Prompt:
Arrange the entries as a numbered list, starting at the beginning and ending with the line that contains "left ankle: (73, 637, 23)", with both ends included. Leave out blank lines and the pictures.

(Saved data entries)
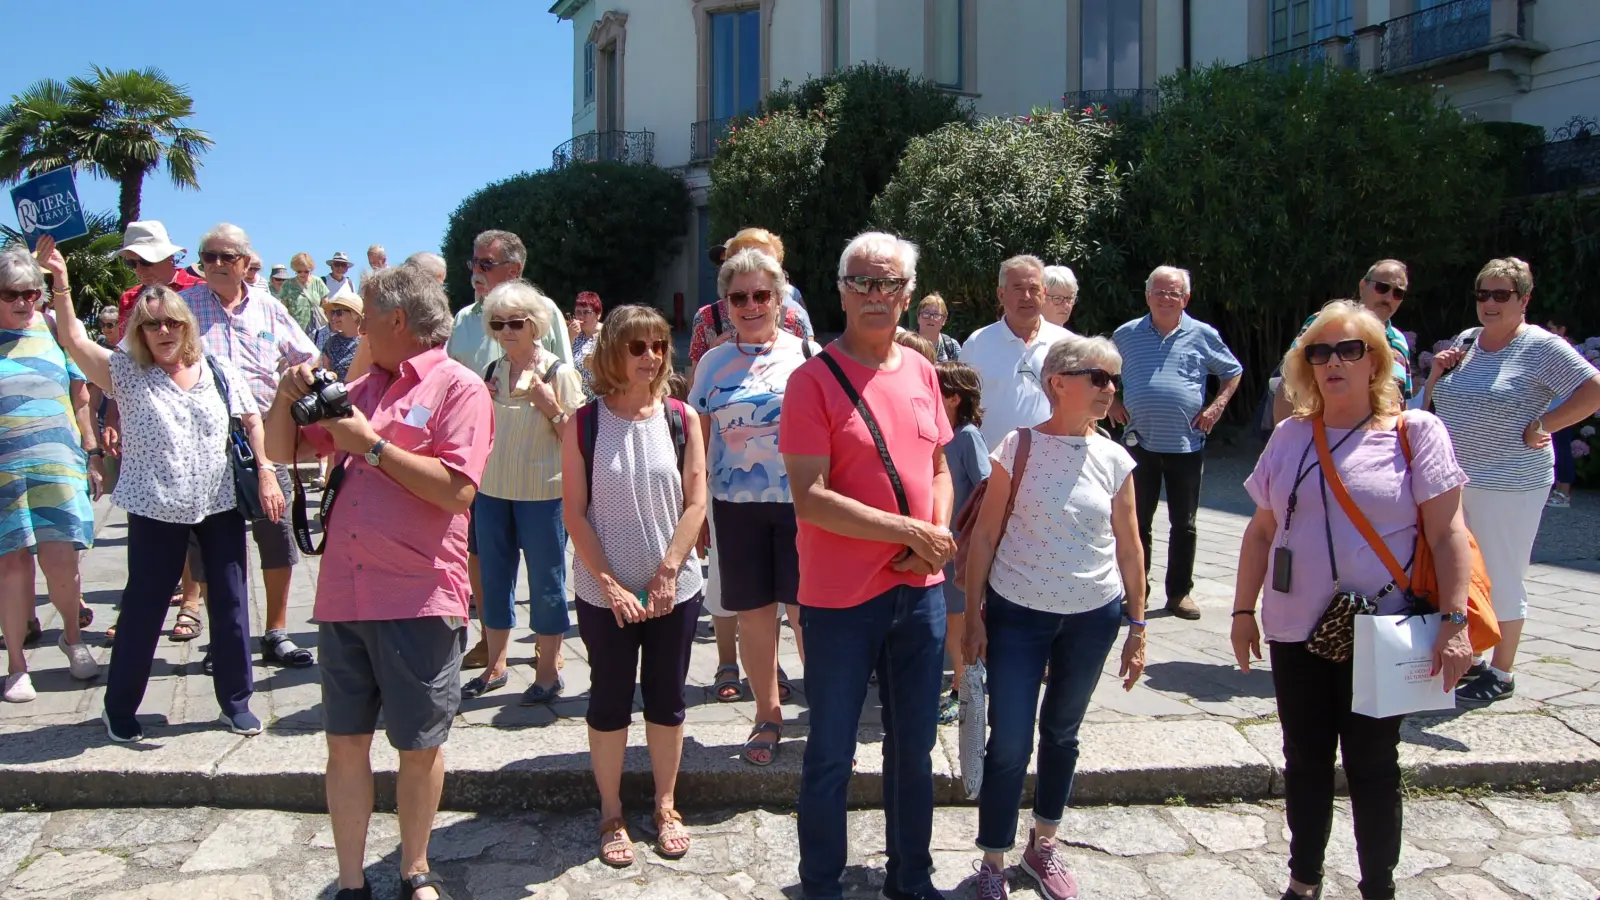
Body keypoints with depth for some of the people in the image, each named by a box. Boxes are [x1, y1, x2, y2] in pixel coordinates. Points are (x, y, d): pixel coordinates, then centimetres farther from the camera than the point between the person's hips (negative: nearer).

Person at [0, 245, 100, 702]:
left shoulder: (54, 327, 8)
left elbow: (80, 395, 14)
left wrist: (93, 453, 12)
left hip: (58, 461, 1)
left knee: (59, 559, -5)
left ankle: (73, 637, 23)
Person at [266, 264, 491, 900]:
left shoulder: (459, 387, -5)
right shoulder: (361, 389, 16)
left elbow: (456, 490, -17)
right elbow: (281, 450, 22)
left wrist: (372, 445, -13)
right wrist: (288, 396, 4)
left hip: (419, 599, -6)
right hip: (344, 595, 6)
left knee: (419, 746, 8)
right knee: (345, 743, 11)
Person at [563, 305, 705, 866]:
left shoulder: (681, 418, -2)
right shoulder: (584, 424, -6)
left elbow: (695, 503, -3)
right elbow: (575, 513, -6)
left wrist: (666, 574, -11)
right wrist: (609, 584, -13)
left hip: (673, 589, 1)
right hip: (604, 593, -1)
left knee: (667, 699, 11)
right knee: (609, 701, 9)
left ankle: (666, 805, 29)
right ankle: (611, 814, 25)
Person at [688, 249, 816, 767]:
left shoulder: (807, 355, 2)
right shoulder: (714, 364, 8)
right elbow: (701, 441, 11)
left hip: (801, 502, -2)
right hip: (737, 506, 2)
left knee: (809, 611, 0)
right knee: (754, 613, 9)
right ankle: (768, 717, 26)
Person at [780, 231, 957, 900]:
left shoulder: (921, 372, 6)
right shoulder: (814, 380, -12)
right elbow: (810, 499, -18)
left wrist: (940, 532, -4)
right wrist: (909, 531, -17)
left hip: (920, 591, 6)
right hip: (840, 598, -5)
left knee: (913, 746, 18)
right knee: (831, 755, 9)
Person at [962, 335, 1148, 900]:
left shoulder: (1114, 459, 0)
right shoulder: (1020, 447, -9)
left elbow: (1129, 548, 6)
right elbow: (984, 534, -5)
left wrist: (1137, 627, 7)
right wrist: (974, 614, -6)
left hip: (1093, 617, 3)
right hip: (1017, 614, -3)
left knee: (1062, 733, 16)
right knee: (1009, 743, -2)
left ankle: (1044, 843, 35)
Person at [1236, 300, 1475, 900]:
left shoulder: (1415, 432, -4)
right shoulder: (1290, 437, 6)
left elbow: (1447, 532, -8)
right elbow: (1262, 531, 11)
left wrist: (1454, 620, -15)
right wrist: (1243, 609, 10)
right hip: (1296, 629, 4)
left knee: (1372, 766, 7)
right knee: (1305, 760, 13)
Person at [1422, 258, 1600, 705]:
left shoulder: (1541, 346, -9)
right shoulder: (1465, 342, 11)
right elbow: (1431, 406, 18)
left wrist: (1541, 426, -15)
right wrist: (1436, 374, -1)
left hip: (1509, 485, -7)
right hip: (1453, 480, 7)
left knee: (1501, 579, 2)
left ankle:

Answer for the task:
1. Body keypoints with depth for some of the people in the image, each named by a box. Boxes are [x1, y1, x2, y2] in pixel coordinates. Points are (x, y, d): pixel coordinates, then centimetres farther from the camera than the point between the person's hips (negative: nearer).
2. Person at [0, 245, 100, 702]:
3. left shoulder: (54, 327, 8)
4. left elbow: (80, 395, 14)
5. left wrist: (93, 453, 12)
6. left hip: (58, 461, 1)
7. left knee: (59, 559, -5)
8. left ankle: (73, 637, 23)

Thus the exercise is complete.